Work order → Across the entries, how many lines have the string "排水管工事" in them? Reply with only a number.

+++

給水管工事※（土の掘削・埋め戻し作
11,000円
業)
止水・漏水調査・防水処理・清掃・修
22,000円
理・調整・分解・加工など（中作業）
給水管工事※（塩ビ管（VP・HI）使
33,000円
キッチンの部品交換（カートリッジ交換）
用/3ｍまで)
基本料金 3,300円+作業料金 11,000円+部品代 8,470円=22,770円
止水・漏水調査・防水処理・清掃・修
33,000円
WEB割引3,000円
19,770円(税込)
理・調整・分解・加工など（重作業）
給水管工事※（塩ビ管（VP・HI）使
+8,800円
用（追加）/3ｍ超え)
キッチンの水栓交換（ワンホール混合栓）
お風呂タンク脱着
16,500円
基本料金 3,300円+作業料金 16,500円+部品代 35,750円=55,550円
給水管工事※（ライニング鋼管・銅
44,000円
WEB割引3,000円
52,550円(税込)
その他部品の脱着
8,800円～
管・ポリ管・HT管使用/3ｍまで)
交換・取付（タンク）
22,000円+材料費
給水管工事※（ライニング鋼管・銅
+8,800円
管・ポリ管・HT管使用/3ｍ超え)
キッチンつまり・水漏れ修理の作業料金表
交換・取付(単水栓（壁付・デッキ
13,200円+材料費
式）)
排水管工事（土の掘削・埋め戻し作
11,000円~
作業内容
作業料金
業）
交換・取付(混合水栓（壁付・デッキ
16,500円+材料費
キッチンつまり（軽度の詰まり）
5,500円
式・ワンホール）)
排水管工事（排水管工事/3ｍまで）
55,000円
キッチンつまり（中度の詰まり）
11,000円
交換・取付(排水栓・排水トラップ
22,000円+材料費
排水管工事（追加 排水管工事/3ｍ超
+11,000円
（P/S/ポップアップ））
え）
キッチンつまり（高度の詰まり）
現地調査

+++

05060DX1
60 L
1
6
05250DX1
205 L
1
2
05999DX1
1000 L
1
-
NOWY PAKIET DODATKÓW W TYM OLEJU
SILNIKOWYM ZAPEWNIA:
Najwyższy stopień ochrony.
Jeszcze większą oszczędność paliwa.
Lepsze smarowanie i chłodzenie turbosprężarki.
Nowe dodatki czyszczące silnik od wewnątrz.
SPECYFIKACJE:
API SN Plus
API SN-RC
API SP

+++

Solved problem → 3